Extracted data below:

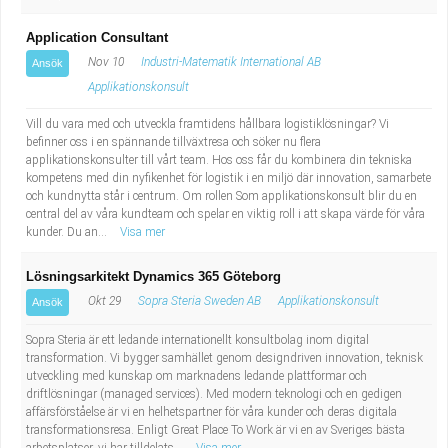
Application Consultant
Nov 10
Industri-Matematik International AB
Ansök
Applikationskonsult
Vill du vara med och utveckla framtidens hållbara logistiklösningar? Vi
befinner oss i en spännande tillväxtresa och söker nu flera
applikationskonsulter till vårt team. Hos oss får du kombinera din tekniska
kompetens med din nyfikenhet för logistik i en miljö där innovation, samarbete
och kundnytta står i centrum. Om rollen Som applikationskonsult blir du en
central del av våra kundteam och spelar en viktig roll i att skapa värde för våra
kunder. Du an...
Visa mer
Lösningsarkitekt Dynamics 365 Göteborg
Okt 29
Sopra Steria Sweden AB
Applikationskonsult
Ansök
Sopra Steria är ett ledande internationellt konsultbolag inom digital
transformation. Vi bygger samhället genom designdriven innovation, teknisk
utveckling med kunskap om marknadens ledande plattformar och
driftlösningar (managed services). Med modern teknologi och en gedigen
affärsförståelse är vi en helhetspartner för våra kunder och deras digitala
transformationsresa. Enligt Great Place To Work är vi en av Sveriges bästa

End of Extracted data.

§ **Exercise**: Write out the listing above in full, word for word, with no pictures.

§ **Answer for this exercise**:
Application Consultant
Nov 10
Industri-Matematik International AB
Ansök
Applikationskonsult
Vill du vara med och utveckla framtidens hållbara logistiklösningar? Vi
befinner oss i en spännande tillväxtresa och söker nu flera
applikationskonsulter till vårt team. Hos oss får du kombinera din tekniska
kompetens med din nyfikenhet för logistik i en miljö där innovation, samarbete
och kundnytta står i centrum. Om rollen Som applikationskonsult blir du en
central del av våra kundteam och spelar en viktig roll i att skapa värde för våra
kunder. Du an...
Visa mer
Lösningsarkitekt Dynamics 365 Göteborg
Okt 29
Sopra Steria Sweden AB
Applikationskonsult
Ansök
Sopra Steria är ett ledande internationellt konsultbolag inom digital
transformation. Vi bygger samhället genom designdriven innovation, teknisk
utveckling med kunskap om marknadens ledande plattformar och
driftlösningar (managed services). Med modern teknologi och en gedigen
affärsförståelse är vi en helhetspartner för våra kunder och deras digitala
transformationsresa. Enligt Great Place To Work är vi en av Sveriges bästa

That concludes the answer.